§ Directions for this task:
Please print every record below exactly as written, leaving out the pictures.

Images with pose keypoints
______
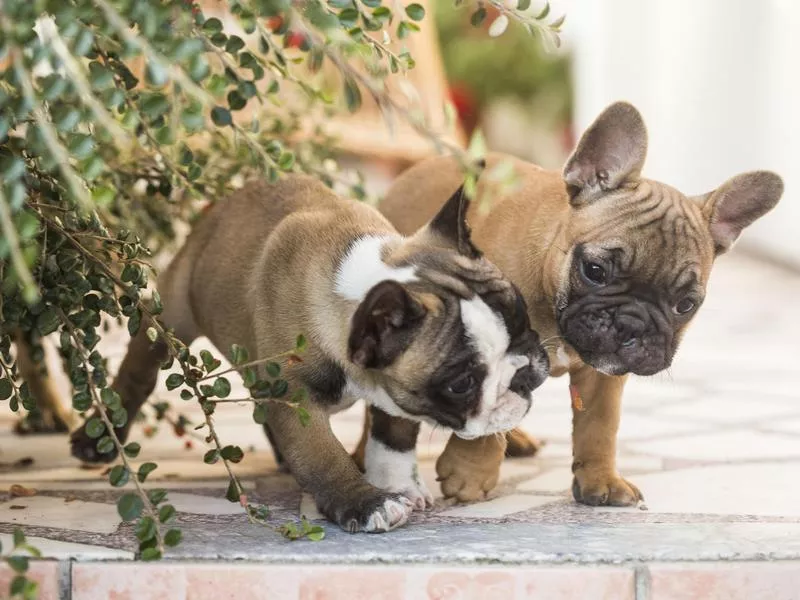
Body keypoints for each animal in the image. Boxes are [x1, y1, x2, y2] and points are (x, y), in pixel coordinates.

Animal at [70, 175, 552, 536]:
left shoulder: (394, 391)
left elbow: (393, 437)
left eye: (520, 315)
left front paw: (396, 484)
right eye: (461, 383)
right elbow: (321, 455)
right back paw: (99, 437)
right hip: (169, 317)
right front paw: (367, 502)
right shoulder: (295, 400)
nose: (524, 373)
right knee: (139, 371)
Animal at [364, 102, 788, 506]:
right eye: (595, 270)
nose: (633, 323)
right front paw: (470, 472)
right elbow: (486, 415)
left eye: (685, 304)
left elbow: (599, 427)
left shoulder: (603, 379)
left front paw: (601, 481)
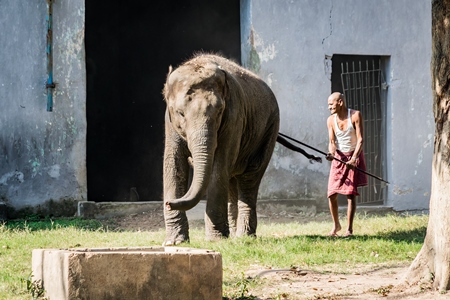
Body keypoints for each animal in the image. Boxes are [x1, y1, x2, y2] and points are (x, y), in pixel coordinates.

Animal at [162, 54, 320, 246]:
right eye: (180, 113)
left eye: (219, 112)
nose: (169, 203)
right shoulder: (170, 123)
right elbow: (174, 164)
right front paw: (174, 242)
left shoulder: (234, 118)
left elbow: (220, 165)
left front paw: (215, 240)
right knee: (231, 179)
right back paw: (233, 235)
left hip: (269, 129)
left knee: (249, 178)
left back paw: (244, 236)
______
§ Answer to this problem:
Body keypoints for each animal in the image. Boxes are [x1, y1, x2, y2] and points are (x, y), in pixel coordinates.

Animal at [70, 175, 552, 536]:
left shoulder: (394, 391)
left elbow: (393, 437)
left eye: (520, 315)
left front paw: (396, 484)
right eye: (461, 383)
right elbow: (321, 455)
right back paw: (99, 437)
right hip: (169, 317)
right front paw: (367, 502)
right shoulder: (295, 400)
nose: (524, 373)
right knee: (139, 371)
Animal at [364, 102, 788, 506]:
right eye: (595, 270)
nose: (633, 323)
right front paw: (470, 472)
right elbow: (486, 415)
left eye: (685, 304)
left elbow: (599, 427)
left shoulder: (603, 379)
left front paw: (601, 481)
Body keypoints for each animal in the image. Boxes are [x1, y1, x2, y2] and points are (x, y), in pixel coordinates.

Animal at [162, 54, 320, 246]:
right eye: (180, 113)
left eye: (219, 112)
nose: (169, 203)
right shoulder: (170, 123)
right elbow: (174, 164)
right front paw: (174, 242)
left shoulder: (234, 118)
left elbow: (220, 165)
left front paw: (215, 240)
right knee: (231, 179)
right back paw: (233, 235)
left hip: (269, 129)
left knee: (249, 178)
left back paw: (244, 236)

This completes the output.